Old: tra morte, malattia e tempo
Nel 2019 avevamo visto M. Night Shyamalan chiudere con Glass la sua personale trilogia (iniziata con Unbreakable e proseguita con Split) dedicata ai supereroi; ora, a distanza di due anni, il regista indiano torna a quel genere horror che, mischiato al thriller e alla fantascienza, ha caratterizzato gran parte delle sua carriera (Il sesto senso, Signs, The Village giusto per citarne alcuni).
Old, tratto dalla graphic novel Castello di sabbia di Pierre-Oscar Levy e Frederick Peeters, ha per protagonista una famiglia in vacanza in un meraviglioso resort (situato in un luogo non specificato), che viene invitata, insieme a pochi altri ospiti, a trascorrere una giornata in una spiaggia esclusiva. Tutto sembra procedere per il meglio, ma la scoperta di un cadavere e la successiva presa di coscienza che tutti stanno invecchiando velocemente senza motivo, al punto che la loro esistenza rischia di ridursi a un solo giorno, trasformano il luogo paradisiaco in un vero e proprio incubo da cui non pare esserci via d’uscita.
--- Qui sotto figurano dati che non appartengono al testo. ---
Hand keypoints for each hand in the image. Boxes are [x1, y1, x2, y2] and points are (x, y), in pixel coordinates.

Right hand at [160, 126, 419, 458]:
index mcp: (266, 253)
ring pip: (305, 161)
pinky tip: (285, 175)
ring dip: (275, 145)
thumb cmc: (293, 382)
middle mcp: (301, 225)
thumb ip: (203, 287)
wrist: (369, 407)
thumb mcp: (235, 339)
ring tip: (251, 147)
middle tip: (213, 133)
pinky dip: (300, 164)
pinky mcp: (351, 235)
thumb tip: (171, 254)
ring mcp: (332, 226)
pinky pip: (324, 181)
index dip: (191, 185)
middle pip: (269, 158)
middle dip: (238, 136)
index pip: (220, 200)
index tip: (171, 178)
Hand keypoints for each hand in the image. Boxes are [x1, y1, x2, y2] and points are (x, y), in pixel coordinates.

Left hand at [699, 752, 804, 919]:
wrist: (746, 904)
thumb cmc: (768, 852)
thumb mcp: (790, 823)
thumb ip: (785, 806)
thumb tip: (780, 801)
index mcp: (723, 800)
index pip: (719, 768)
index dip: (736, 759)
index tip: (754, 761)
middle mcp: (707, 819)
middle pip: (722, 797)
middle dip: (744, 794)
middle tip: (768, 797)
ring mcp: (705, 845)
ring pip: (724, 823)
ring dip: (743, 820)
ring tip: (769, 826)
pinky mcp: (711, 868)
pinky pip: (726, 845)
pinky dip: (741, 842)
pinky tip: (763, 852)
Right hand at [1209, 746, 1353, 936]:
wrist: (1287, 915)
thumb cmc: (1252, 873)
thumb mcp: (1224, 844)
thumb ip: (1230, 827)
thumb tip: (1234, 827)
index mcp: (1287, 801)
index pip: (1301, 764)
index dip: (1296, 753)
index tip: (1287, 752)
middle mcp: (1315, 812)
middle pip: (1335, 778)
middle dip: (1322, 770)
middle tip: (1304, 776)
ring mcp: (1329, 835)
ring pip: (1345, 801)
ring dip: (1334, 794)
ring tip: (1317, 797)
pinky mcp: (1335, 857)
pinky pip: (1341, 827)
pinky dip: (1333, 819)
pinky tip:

Shyamalan “gioca” con gli spettatori portando sul grande schermo le grandi e antiche paure della morte, dell’invecchiare, della malattia (diversi personaggi hanno malattie che si aggravano con il passare delle ore), paure che mai come in quest’ultimo anno e mezzo dall’inizio della pandemia sono tornate a popolare i nostri pensieri quotidiani.
Ecco che allora il film presenta tante sfaccettature a partire dal fatto che il tutto sia un grande exemplum fictum di una quarantena a livello globale (gli attori sono infatti di varie etnie e provengono da varie parti del mondo), costretti a stare in un (finto) locus amoenus, come lo sono state molte case, da cui non poter uscire (chi prova a lasciare la spiaggia sviene di colpo). Ciò provoca conseguenze a livello psichico (vedi Charles, il medico interpretato da Rufus Sewell la cui schizofrenia peggiora sempre più fino a terribili conseguenze) a cui si aggiunge l’angoscia, specie nei personaggi più giovani, di essere stati privati di anni di vita o di perdere improvvisamente il loro fascino: esempio lampante è Chrystal (Abbey Lee), la moglie del medico, che dal momento in cui invecchia non vuole che gli altri la guardino (quasi come se il regista proseguisse il lavoro del personaggio creato per lei da Nicolas Refn in The Neon Demon).
Una situazione che ricorda, pur con le dovute differenze, quella vissuta ne L’angelo sterminatore (1962) di Luis Buñuel: in quel caso, i protagonisti alto-borghesi non riescono a uscire da una casa. Ma se nel film di Buñuel la soluzione per uscire sta nel mettersi nelle posizioni con cui si era entrati, a testimonianza di una borghesia che alla fine non cambia mai, in Old questo tempo che scorre velocemente ha anche un rovescio della medaglia che porta alcuni personaggi a cambiare la proprie visioni sulle cose, proprio come accade a Guy (Gael Garcia Bernal) e Prisca (Vicky Krieps), che da coppia sul punto di divorziare, finiscono per riappacificarsi accettando il proprio destino e la loro figlia, Maddox (Thomasin McKenzie), che si ritrova in poco tempo da bambina a adolescente: «Ora vedo le cose con più colori, prima ne avevo pochi». Il film dunque è anche una riflessione sul tempo, sulle fasi della vita, sul nostro cambio di prospettive del mondo a seconda dell’età.
Shyamalan torna a grandi livelli, come – va detto – non capitava da tempo, con un film ben diretto, anche se non sempre armonico, girato per la maggior parte di giorno, en plain air, e con grandi interpreti. Un film dove la natura, come in E venne il giorno (2008), ha un ruolo chiave e in cui l’uomo (e lo spettatore) è “costretto” a fare i conti con i grandi temi dell’esistenza, con un finale che pone questioni tanto attuali quanto divisive.